- Born: May 19, 1994 (age 31)
- Occupation: Bodybuilder
- Known for: IFBB champion

= Rosofia Lia =

Hong Kong bodybuilder

Rosofia Lia (born Wei Chu Yan; May 19, 1994 – ）is the youngest IFBB (International Federation of Bodybuilding and Fitness) professional in Asia (as of 2017) and the first woman in Hong Kong to attain that level of bodybuilding.

==History==
Lia was a professional dancer before turning to bodybuilding; after returning from a dance competition in Germany in 2015, she turned her attention to bodybuilding. She noted during a 2017 interview that she was one of the few women in Hong Kong that participated in the sport, explaining it was “very lonely” to be one of the few women in the gym lifting weights.

Lia won a local championship and the Mr. Olympia Amateur Asia Hong Kong Championship in 2016, and also winning the overall championship in the Bikini Bodybuilding category. She qualified for the International Bodybuilding Association (IFBB) in March 2018, attending her first competition in Hawaii that year.

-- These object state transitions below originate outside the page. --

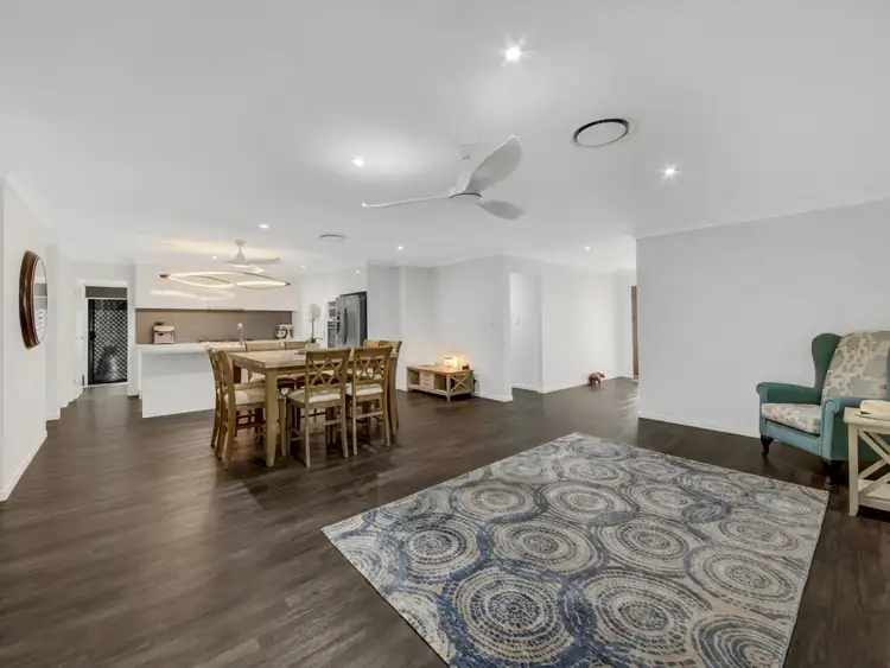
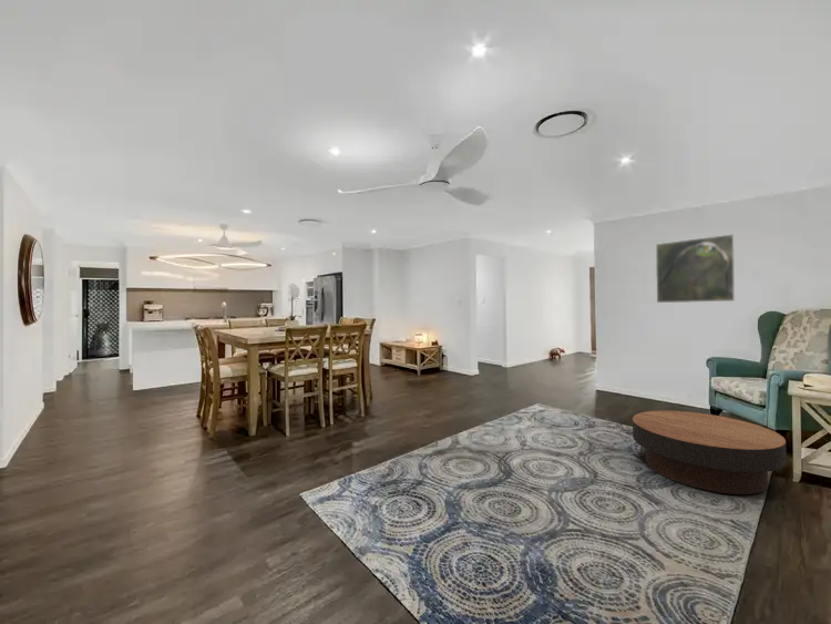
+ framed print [655,233,736,304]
+ coffee table [632,410,788,495]
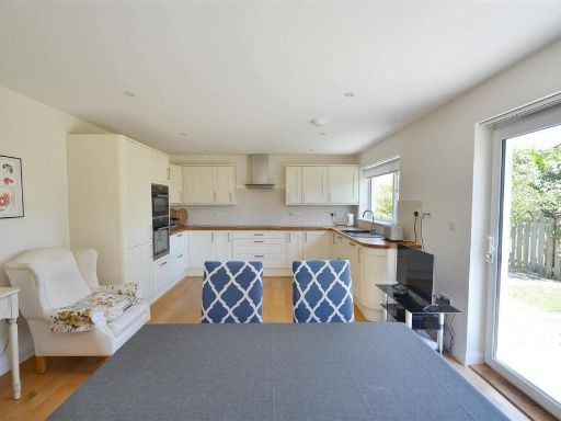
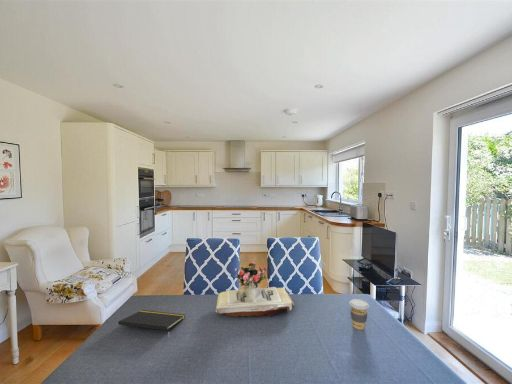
+ flower arrangement [215,260,295,318]
+ coffee cup [348,298,370,331]
+ notepad [117,309,186,331]
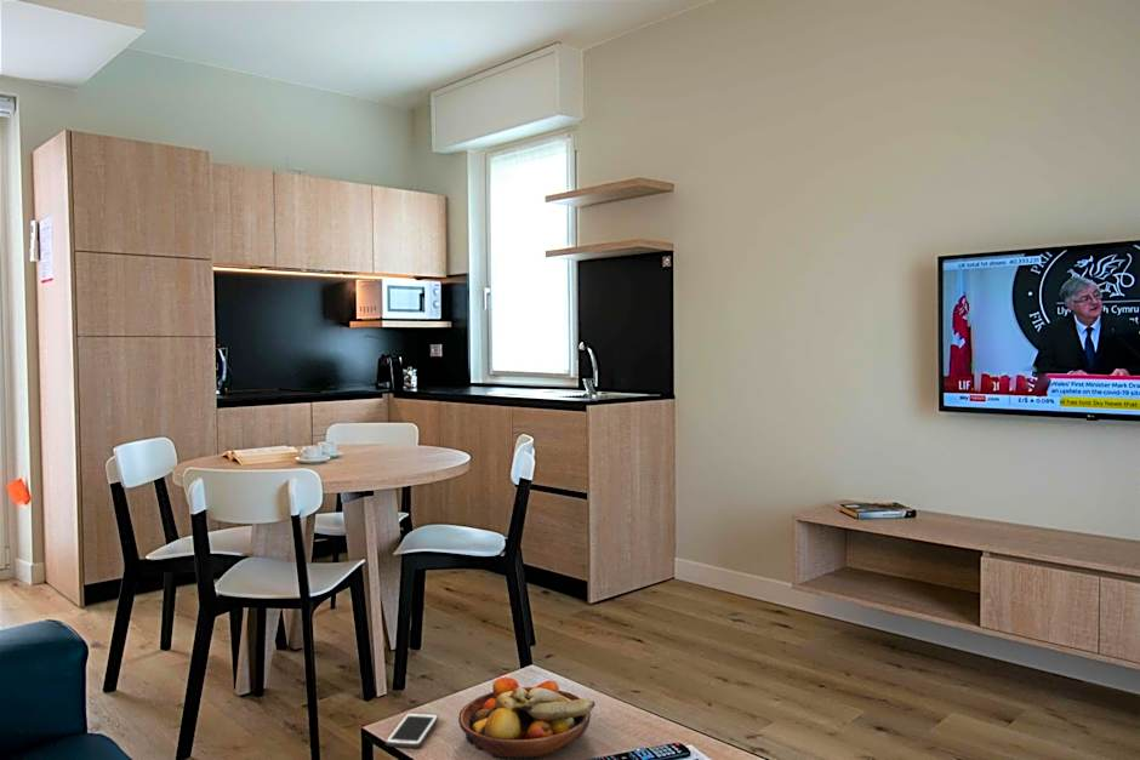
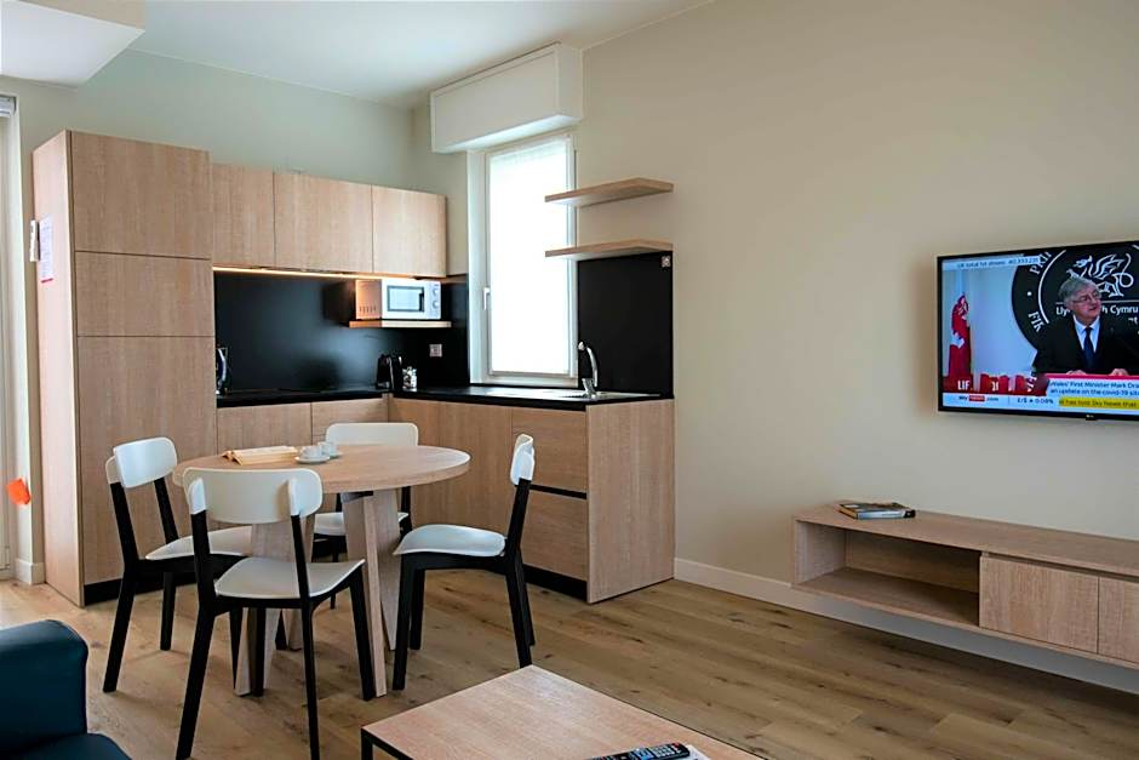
- cell phone [384,712,440,749]
- fruit bowl [457,676,597,760]
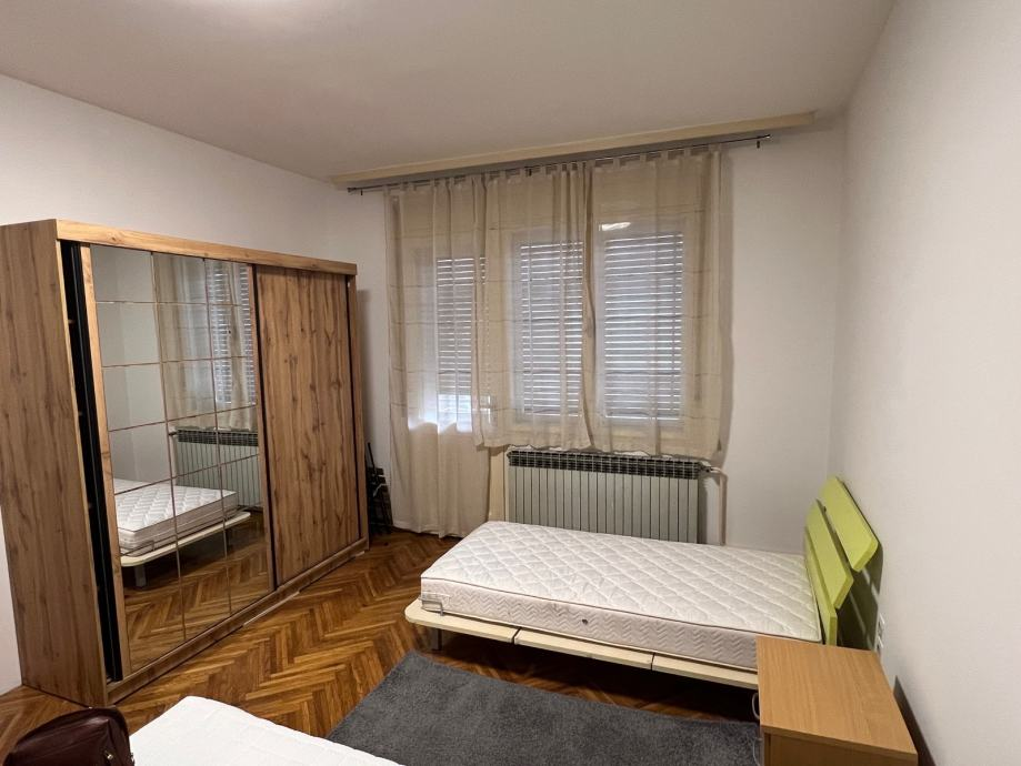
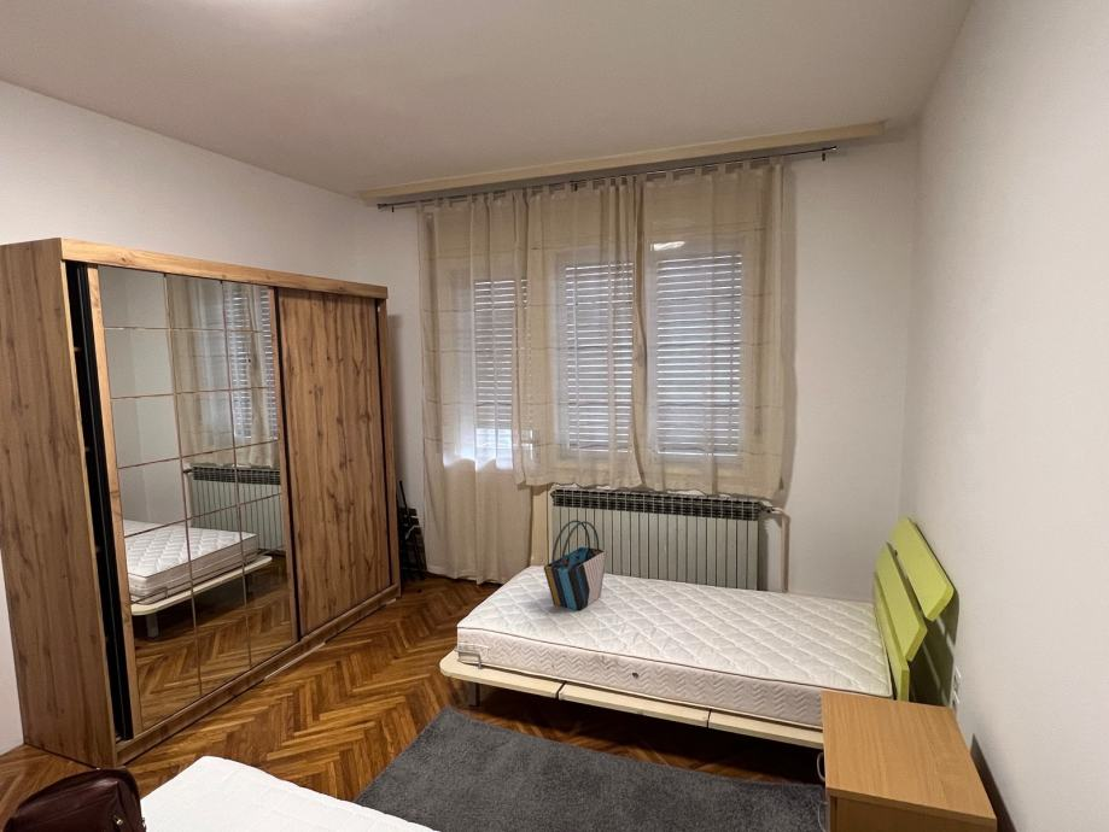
+ tote bag [542,518,608,611]
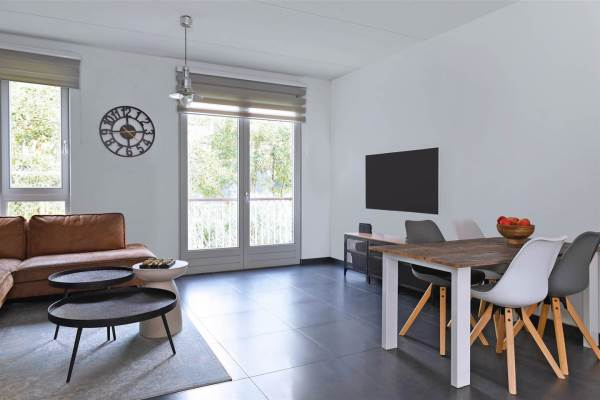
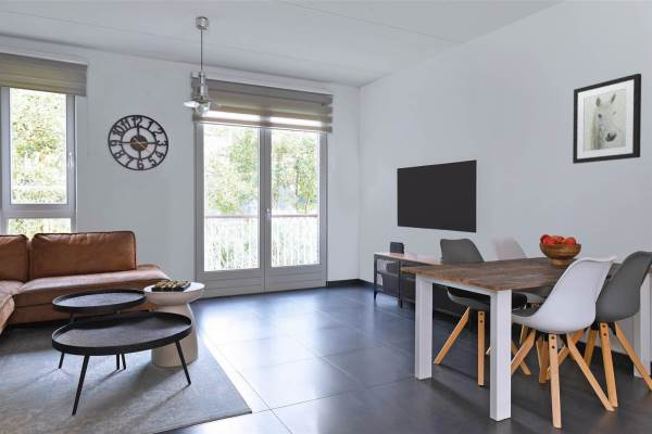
+ wall art [572,73,642,165]
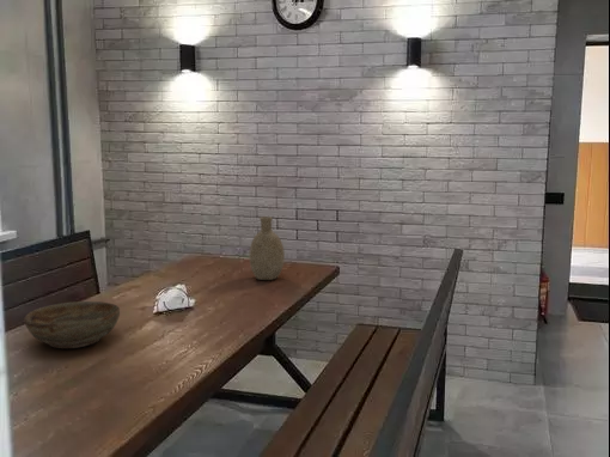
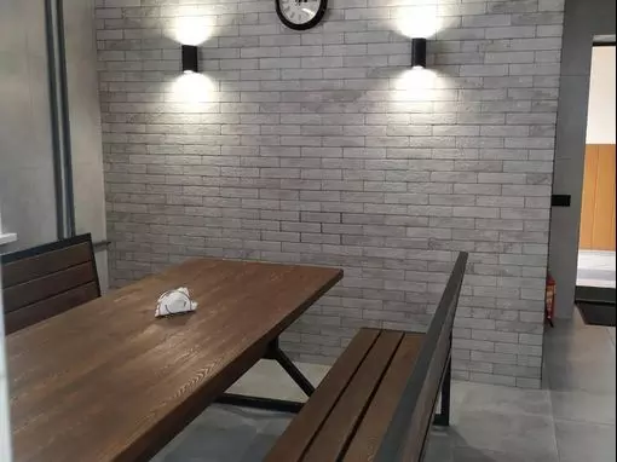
- decorative vase [248,215,286,281]
- bowl [23,300,121,349]
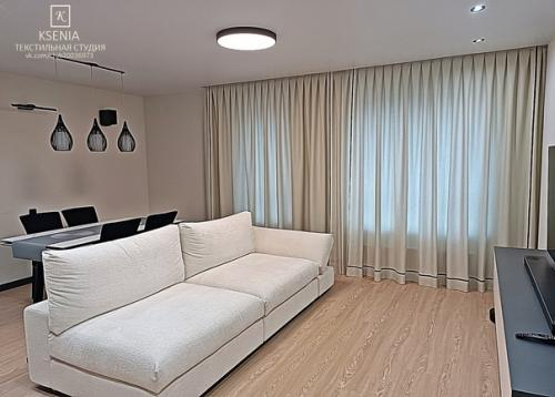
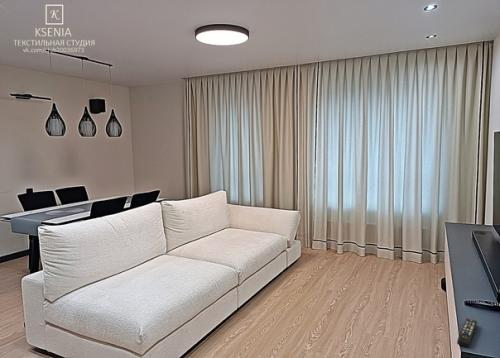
+ remote control [456,317,478,349]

She has also been a guest host on the RTHK program “RTHK Sports 123”.

==Personal life==
Lia was born in 1994, of mixed Hong Kong and Italian heritage (her father is Italian, her mother is from Hong Kong). She has five sisters.

She has faced criticism when working out, some asking her “why she wants to look like a man”. She chose to be self-affirming, showing others the positive aspects of working out. As of 2024, Lia was coaching other bodybuilders in Hong Kong.